The main findings of our incident response team over the past year1
At les Assises de la Sécurité, the consulting firm Wavestone reveals the results of its study1 devoted to the cybersecurity incidents that it has managed in large French groups.
While the year 2022 has been rich in terms of cyberattacks (geopolitical context in Ukraine, continued presence of large groups of attackers), this context has not fundamentally transformed the threat in France. However, the cyber threat persists: attackers have time, money, are always looking for new ways to achieve their goals and are now more capable of specialising, organising themselves and increasing their expertise.
- The main motivation for attacks remains financial and the most common means of extortion is still ransomware (51% of managed incidents).
- The fraudulent use of valid accounts, stolen through phishing, remains the main entry point for attackers.
- Large companies have increased their cyber maturity, particularly in the speed of detection of attacks.
- The attacks remain largely opportunistic (76% of our sample) with no desire to target a specific sector or company.
- Threatening actors are becoming more professional and structured, and recent revelations show the advent of real cybercrime SMEs.
Attackers remain motivated mainly by money
Financial gain remains the primary motivation for attackers, and they mostly use ransomwares to this end.
Attackers do not hesitate to combine extortion methods to maximise the success of the ransom payment.

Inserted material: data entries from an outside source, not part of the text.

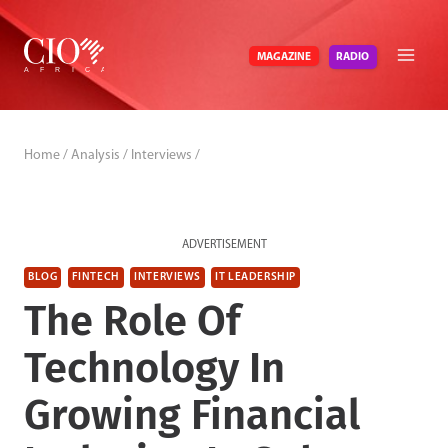
Skip
to
RADIO
MAGAZINE
content
Home
/
Analysis
/
Interviews
/
ADVERTISEMENT
BLOG
FINTECH
INTERVIEWS
IT LEADERSHIP
The Role Of
Technology In
Growing Financial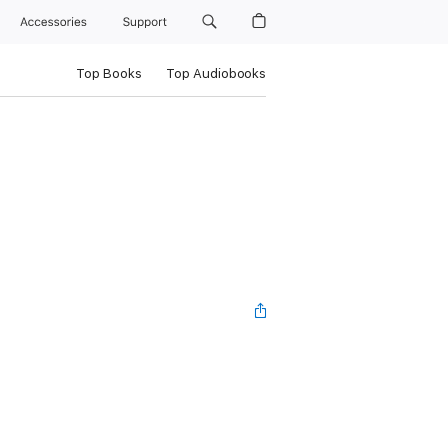
Accessories
Support
Top Books
Top Audiobooks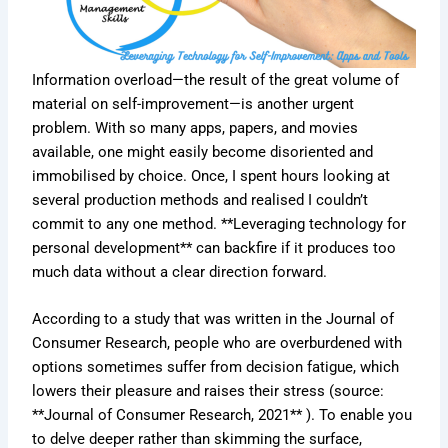
Information overload—the result of the great volume of
material on self-improvement—is another urgent
problem. With so many apps, papers, and movies
available, one might easily become disoriented and
immobilised by choice. Once, I spent hours looking at
several production methods and realised I couldn’t
commit to any one method. **Leveraging technology for
personal development** can backfire if it produces too
much data without a clear direction forward.
According to a study that was written in the Journal of
Consumer Research, people who are overburdened with
options sometimes suffer from decision fatigue, which
lowers their pleasure and raises their stress (source:
**Journal of Consumer Research, 2021** ). To enable you
to delve deeper rather than skimming the surface,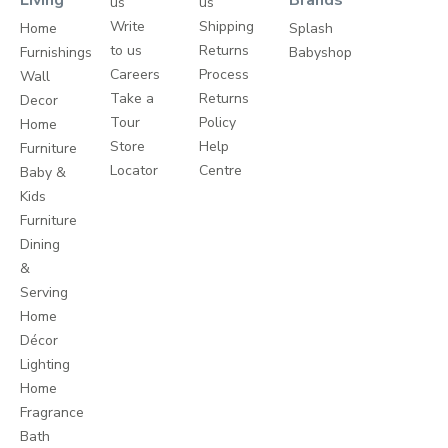
us
us
Write
Shipping
Home
Splash
to us
Returns
Furnishings
Babyshop
Careers
Process
Wall
Take a
Returns
Decor
Tour
Policy
Home
Store
Help
Furniture
Locator
Centre
Baby &
Kids
Furniture
Dining
&
Serving
Home
Décor
Lighting
Home
Fragrance
Bath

For example, the CONTI and Lockbit groups now almost systematically practice “double extortion” schemes: they combine the paralysis of the IS with the threat of publishing the stolen data. Sometimes, attackers also put pressure directly on the victim’s ecosystem, through threatening phone calls, emails, and DDoS attacks, thus instrumentalising the victim’s business partners.
Attackers penetrate information systems mainly by stealing valid user accounts
Access to these accounts is gained by recovering leaked passwords, buying databases on the darknet, exploiting weak passwords and phishing attacks which exploit poor cyber hygiene.
Today, according to our cyber benchmark of company maturity, 90% of companies have understood the need to deploy an awareness programme, but only 15% of them do so in a professional manner, adapting messages and tools to different populations. Awareness efforts must be combined with technological solutions to maximise the impact of awareness’s actions.
Cybercriminals still operate mainly on an opportunistic basis
While in some rare cases, attacker groups build targeted, complex, and multi-stage attacks, for example, by aiming at the appropriation of data in order to prepare a large-scale attack on another target, cybercriminals still operate mostly in an opportunistic manner (76% of managed incidents), i.e., without any desire to specifically target a sector or a company.
It should be noted that cases of internal maliciousness are still recorded (9% in 2022). These cases are rarely made public, and this lack of visibility can reduce the vigilance of companies that prioritise taking external threats into account.
The cyber threat is becoming more professional and structured
Firstly, the attacker groups, and in particular the groups operating on the ransomware model, are now organised like real companies (made concrete in 2022 by the elements that have been revealed about the functioning of the CONTI group) with, for example, HR, purchasing and training departments. They have sophisticated tools and are creative in maximising the profitability of their activities.
We note that these groups are increasingly experiencing the same business problems as entrepreneurs: problems of recruitment, marketing, conflict management, and payment management.
Secondly, the threat ecosystem is also becoming more structured. Rogue service providers are multiplying and providing material and digital support to attacker groups (provision of hacked access, attack software, money laundering services…).
Large companies are making progress in their ability to protect and detect, leaving medium-sized companies ever more exposed
While any organisation can be the target of cyberattacks, large companies continue to gain maturity.
For example, the time to detect an attack has dropped from 94 days in 2020 to 35 days in 2022.
Large companies are better equipped and better protected. On several occasions this year, our teams have been mobilised preventively and have therefore been able to interrupt attacks in the making.
Large organisations need to consider the new methods of attack that are emerging. In particular :
- Those targeting the cloud.
- Using intelligent malware technologies capable of adapting their behaviour to analysis environments.
- Bypassing strong authentication, in particular via mass notification to phones that force users to accept.
- Involving third parties for which data exchanges create a simplified entry point.
The combination of innovative measures on these themes with the application of basic cybersecurity measures remains necessary.
1 Methodology: this study is based on the cyber incidents and crises managed by Wavestone between October 2021 and September 2022: that is, 35 attacks, including 9 major crises.
Even if we can see an improvement in defence in large organisations, they must remain vigilant. Indeed, faced with the extreme professionalisation of attackers’ organisations and the constant invention of new intrusion methods, it is necessary to remain alert and to maintain investment levels.